Japan’s stately traditional kabuki theater yesterday resumed performances after a five-month break due to COVID-19, with musicians in masks, actors farther apart on stage and only half the usual number of seats.
The reopening of Tokyo’s famed Kabukiza Theatre, which called off performances from March due to the spread of COVID-19, came even as new cases have spiked to record highs around the country.
“We’re reopening based on guidelines from infectious disease experts, paying attention to audience safety from the time they enter until the time they leave,” Kabukiza manager Yoshitaka Hashimoto said at a Friday preview for journalists.
Photo: Reuters
Onstage, the number of musicians is limited and all wear draped black cloth masks from nose to chest.
Performers stand farther back on stage and keep a greater than normal distance from each other.
Actors and staff are completely different for each act, to shorten contact.

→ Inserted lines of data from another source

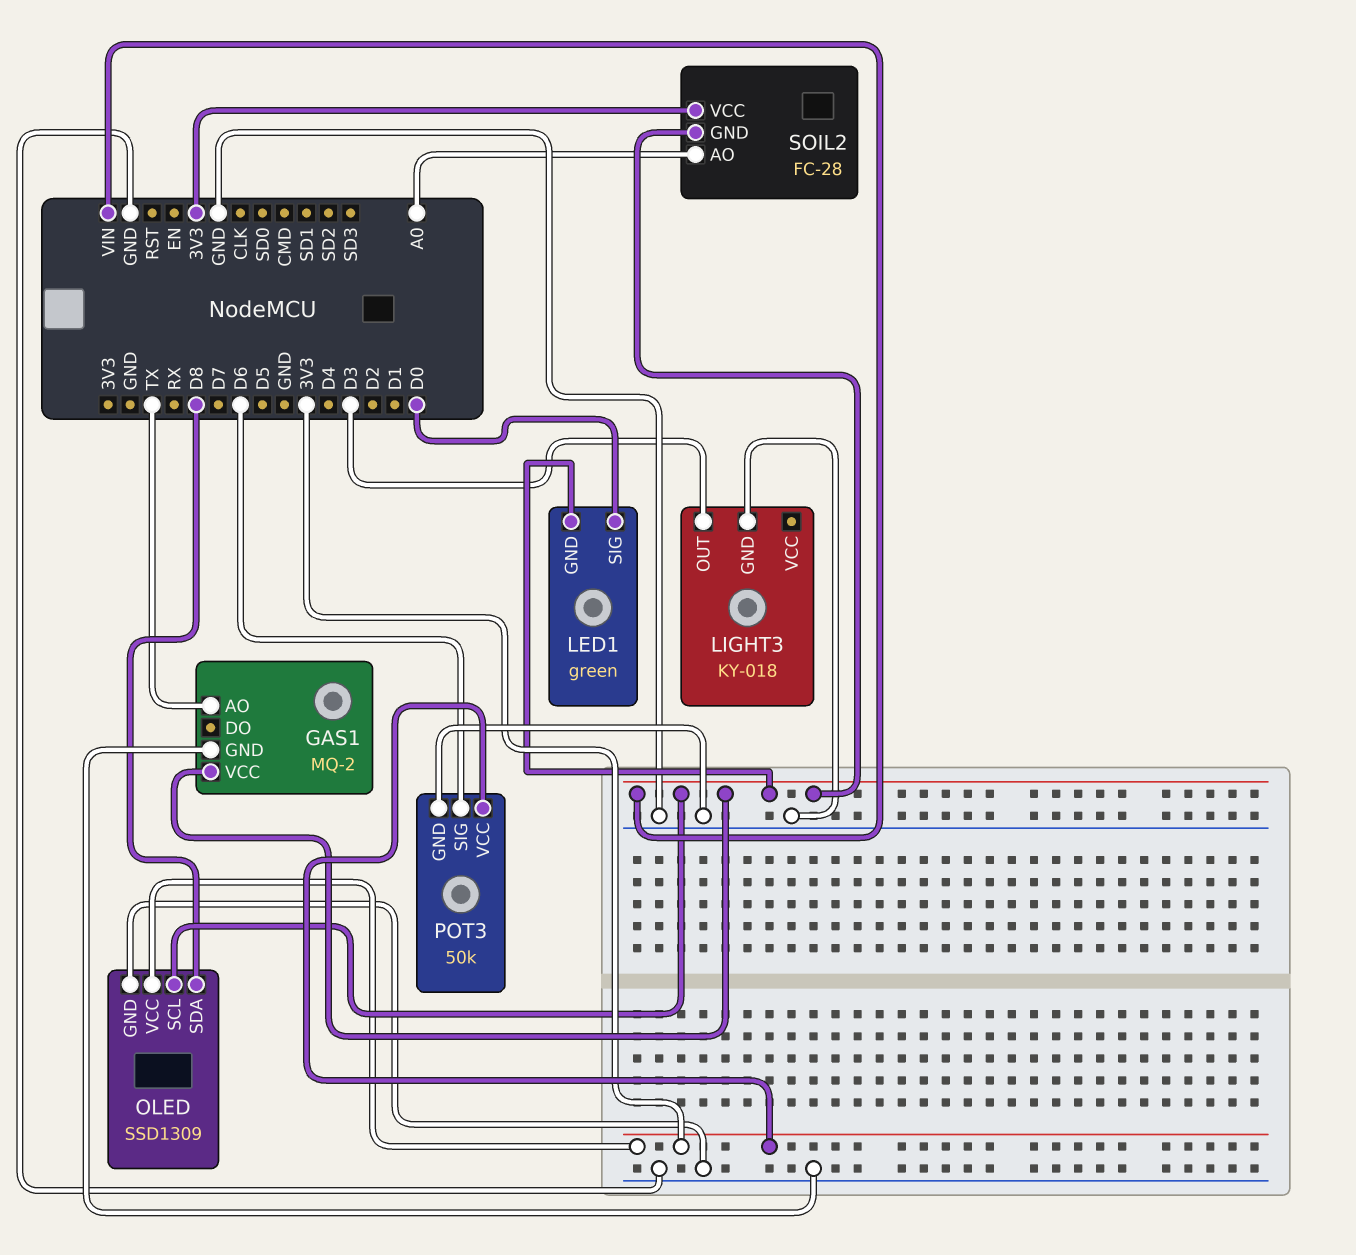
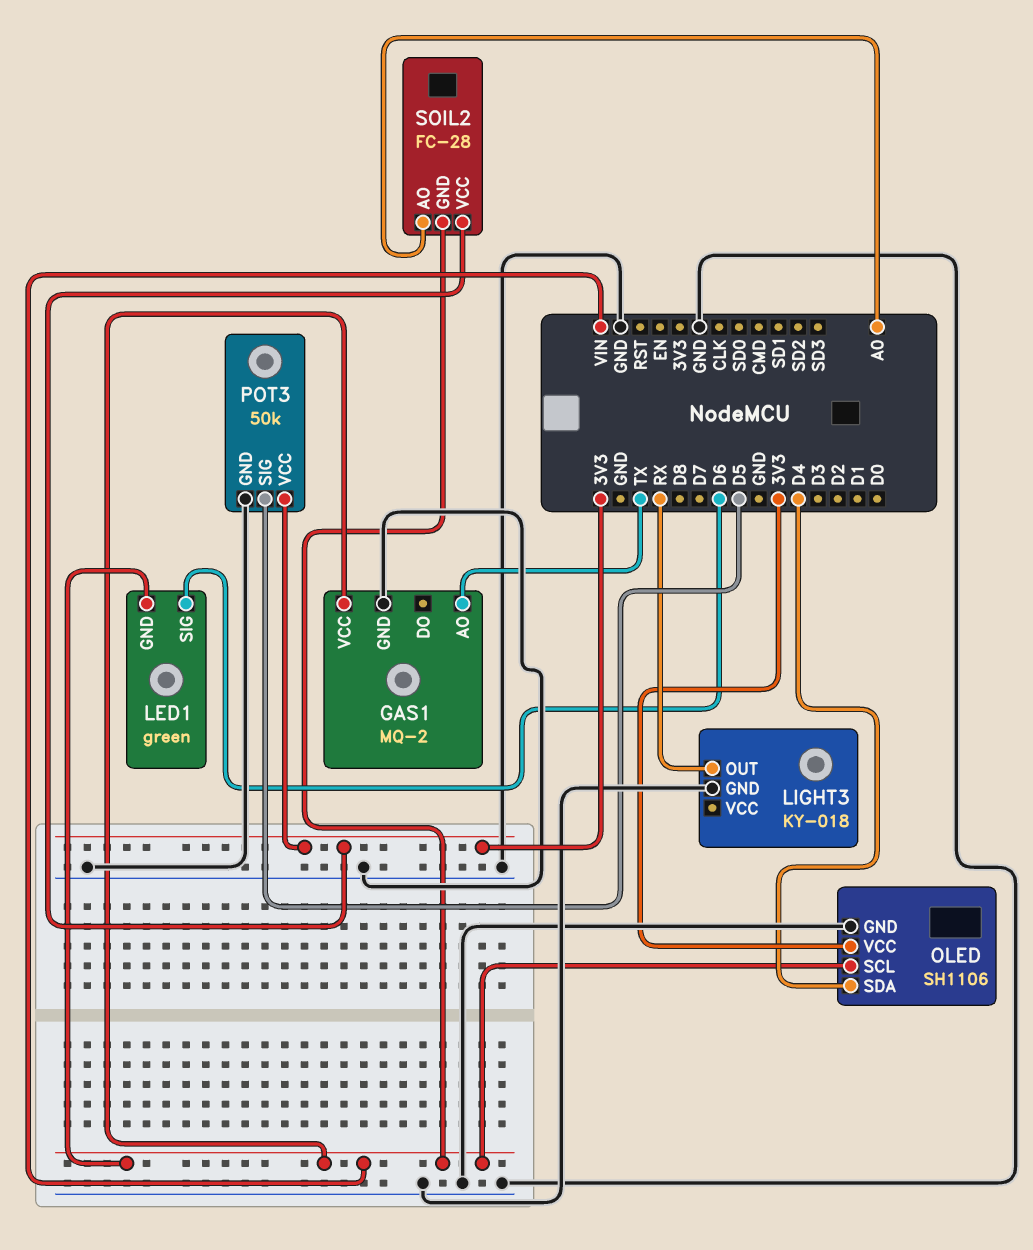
LED1 pin SIG: D0 -> D6
LIGHT3 pin OUT: D3 -> RX
OLED: SSD1309 -> SH1106
OLED pin SDA: D8 -> D4
POT3 pin SIG: D6 -> D5

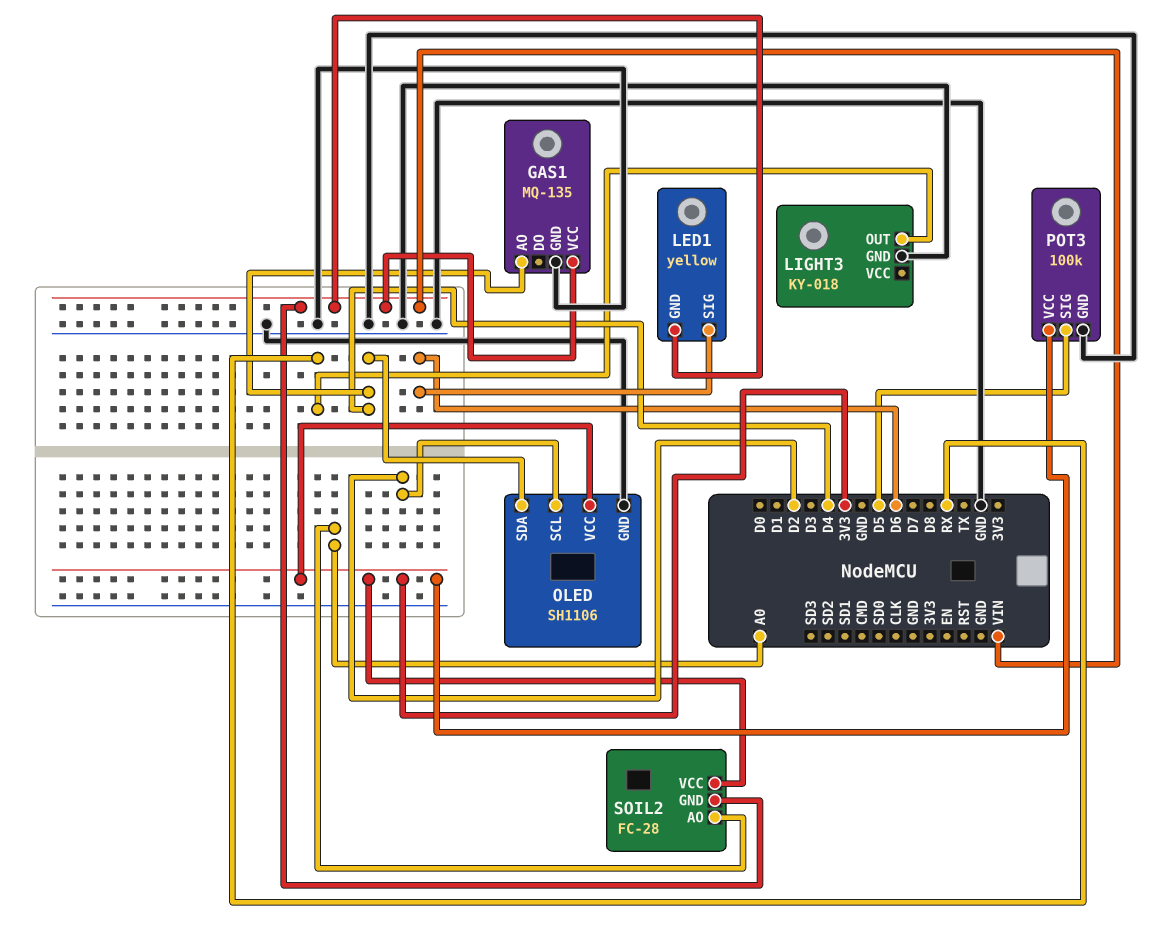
GAS1: MQ-2 -> MQ-135
GAS1 pin AO: TX -> D4
LED1: green -> yellow
OLED pin SCL: VIN -> D2
POT3: 50k -> 100k

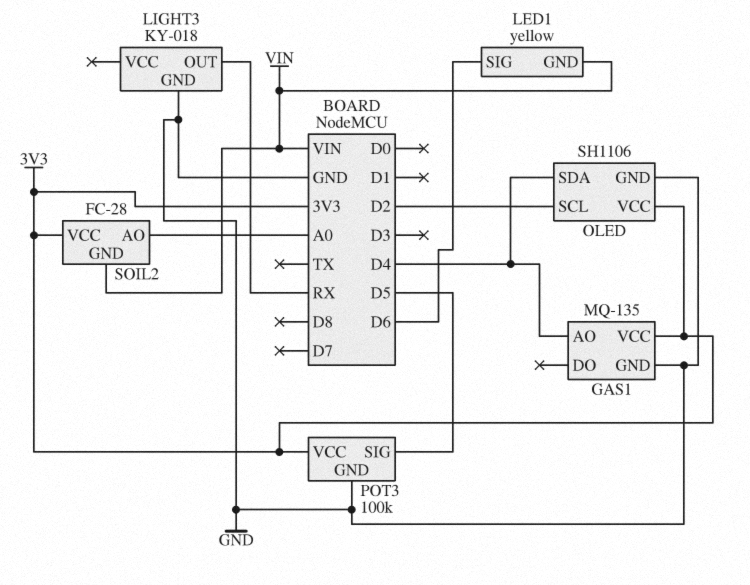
GAS1 pin VCC: VIN -> 3V3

Although the traditional black-dressed stage assistants who approach the performers most closely wore masks and face shields during a rehearsal, the company that runs the theater said they wore only masks from yesterday’s performance because the shields apparently made their job harder to do.
Audience members face temperature checks at the entrance and must wear masks. Seats are roped off so fewer than half are usable, and the auditorium is to be sterilized between each act.
Eating boxed lunches between acts, a long cherished kabuki custom, is currently prohibited.
Tokyo on Friday confirmed a record 463 cases and Governor Yuriko Koike warned that the capital could declare a state of emergency should things deteriorate further, a situation Hashimoto said they are reluctantly keeping in mind.
“Of course if there are limits and requests from the government, we’ll ... look into a different form of performing — which might mean halting partway through the run,” he said.
Chiaki Sakurai, a 46-year-old Tokyo resident who usually watches kabuki two or three times a month and was dressed in a green kimono, said she was grateful and excited.
“To say nothing good has happened the last five months may be an exaggeration, but I feel as if I’ve finally come back to life,” she added.
About 1,000 people have died in Japan due to COVID-19.